Mont Blanc: Lines Written in the Vale of Chamouni by P. B. Shelley: Summary and Analysis

Mont Blanc: Lines Written in the Vale of Chamouni often quoted as Mont Blanc is an ode by one of the most famous Romantic poets P. B. Shelley in 1816 during his visit to the Chamonix Valley. Published posthumously in 1822, this poem deals with the nature and its power and the ability of the human mind to comprehend the truth behind nature.


P. B. Shelley (1792-1822)

The poem begins with the first person speaker talking to the majestic mountain. He regards the mountain as the 'everlasting universe of things'. The imagination of the human being is frail and weak in comparison to the marvelous mountain. Then the speaker goes on praising the mountain with its cliffs, trees, ice and stone, and for its sublimity. The mountain is big enough to capture in thought and the poetic persona feels dizzy. He tries to understand the mountain as a whole, but he cannot and this feeling of inability to understand the mountain goes on. On the contrary, the mountain remains unmoved, still, and stronger. The mountain and nature are too huge to be resorted to the mythology. The speaker feels only the wise can see nature’s reality. The spellbound speaker goes on talking about the things of nature like river, lakes, forest, ocean, flood, hurricane, earthquake and many more and accepts the permanence of these things. The power of nature or the mountain is just like an unstoppable glacier. In the final stanza, the speaker reveals the truth that all the power or the spirit of nature is in the mountain: Mont Blanc. It stands high with all its majestic features of endurance and immortality. The speaker realizes that the mountain teaches him with great lessons of hardships, strength, endurance and victory. Knowledge of such things fills his mind with a welcoming silent solitude.
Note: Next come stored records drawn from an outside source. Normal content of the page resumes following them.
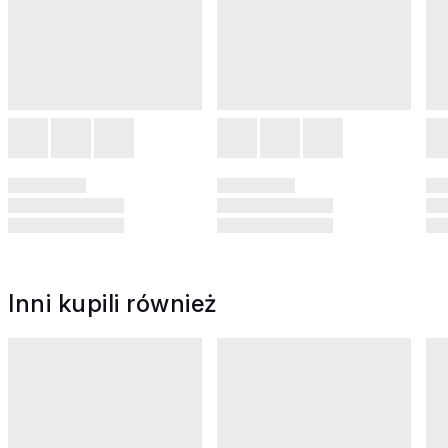
Inni kupili również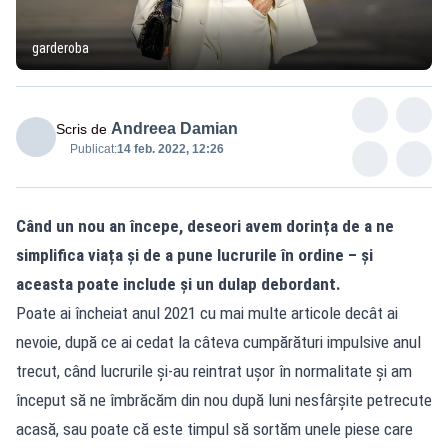
garderoba
Andreea Damian
Scris de
Publicat:
14 feb. 2022, 12:26
Când un nou an începe, deseori avem dorința de a ne
simplifica viața și de a pune lucrurile în ordine – și
aceasta poate include și un dulap debordant.
Poate ai încheiat anul 2021 cu mai multe articole decât ai
nevoie, după ce ai cedat la câteva cumpărături impulsive anul
trecut, când lucrurile și-au reintrat ușor în normalitate și am
început să ne îmbrăcăm din nou după luni nesfârșite petrecute
acasă, sau poate că este timpul să sortăm unele piese care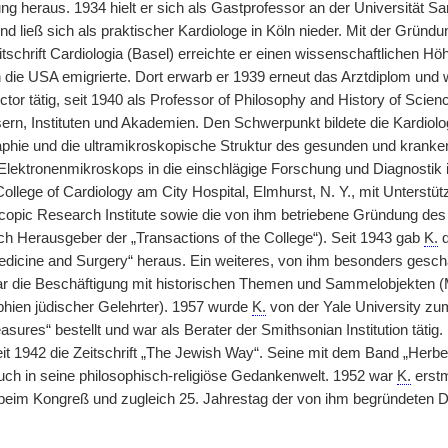
ung heraus. 1934 hielt er sich als Gastprofessor an der Universität 
d ließ sich als praktischer Kardiologe in Köln nieder. Mit der Gründu
tschrift Cardiologia (Basel) erreichte er einen wissenschaftlichen 
in die USA emigrierte. Dort erwarb er 1939 erneut das Arztdiplom und
ctor tätig, seit 1940 als Professor of Philosophy and History of Scie
rn, Instituten und Akademien. Den Schwerpunkt bildete die Kardiolo
aphie und die ultramikroskopische Struktur des gesunden und krank
Elektronenmikroskops in die einschlägige Forschung und Diagnostik i
llege of Cardiology am City Hospital, Elmhurst, N. Y., mit Unterstütz
copic Research Institute sowie die von ihm betriebene Gründung des
ch Herausgeber der „Transactions of the College“). Seit 1943 gab
K.
d
dicine and Surgery“ heraus. Ein weiteres, von ihm besonders gesc
ar die Beschäftigung mit historischen Themen und Sammelobjekten
phien jüdischer Gelehrter). 1957 wurde
K.
von der Yale University zum
ures“ bestellt und war als Berater der Smithsonian Institution tätig.
eit 1942 die Zeitschrift „The Jewish Way“. Seine mit dem Band „Herbe
auch in seine philosophisch-religiöse Gedankenwelt. 1952 war
K.
erstm
eim Kongreß und zugleich 25. Jahrestag der von ihm begründeten De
As a romantic poet P. B. Shelley celebrates the nature and its power. He depicts the relationship of human beings and nature. The human works vanish in the course of time, even the life is bound to extinguish. So, all the human works and lives are temporary and subject to decay. Where the life goes after the death, we cannot exactly say. Focusing on the decay of human life, the poet says:

all things that move and breathe with toil and sound are born and die: revolve, subside and swell.
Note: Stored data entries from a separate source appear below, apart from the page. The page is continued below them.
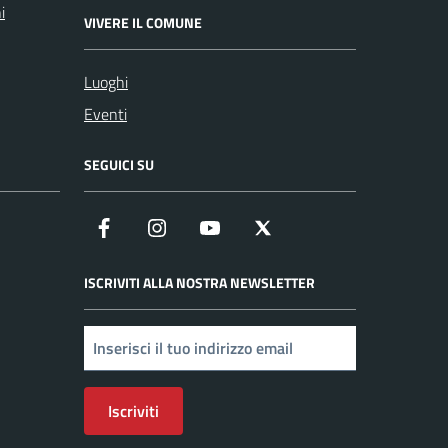
i
VIVERE IL COMUNE
Luoghi
Eventi
SEGUICI SU
Facebook
Instagram
YouTube
X
ISCRIVITI ALLA NOSTRA NEWSLETTER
These lines indicate the transience and mortality lying with human beings. In contrast, the work of the nature always remains there with the same power. Its sound, motion, and shape remain the same for ages. Celebrating the power of nature, the poet says, ‘Mont Blanc yet gleams on high: the power is there, the still and solemn power of many sights.’ Making a comparison between man and nature, the speaker places nature above the human works and human beings.

Nature develops fantasy, imagination and wild thought and those thoughts take rest in the form of the poetry. Like his contemporary romantics, Shelley regards nature as the source of creativity or the work of art. One power of nature as the poem indicates is to promote art and creativity.

Shelley is found as a rebellious figure in this poem. Whenever he looks at the nature, it promotes the wild thoughts and the disturbing doubts. He starts burning from within, remembering the injustice of the society and those wild thoughts lead him to reverse the codes of fraud and woe. Looking at the Nature, he makes a commitment to destroy the oppressive structure. This commitment reflects Shelley’s attitude towards nature. For others romantics, nature is the source of harmony, pleasure or joy, but for him the power of nature lies in developing the rebellious attitude. But he argues that all the people will not be able to read the message of nature. Only the wise and great ones can feel and interpret nature well. Probably with this statement, Shelley is indicating towards himself, which is sometimes interpreted as the egotistical sublime of the British Romantics.

Shelley is mainly concerned with a problem of understanding the nature and its power in this poem. He uses the river as a metaphor. Though the river is small and feeble, it has the ability to cut through the mountain. It travels down with a destructive force from its guided ways to the dizzying gorge. It cannot be tamed and cannot be stopped. The wishes his thoughts to be like the river untamed and unstoppable. The river, though, is a life of all the species from desert to the ocean, has the power to destroy everything that man has created.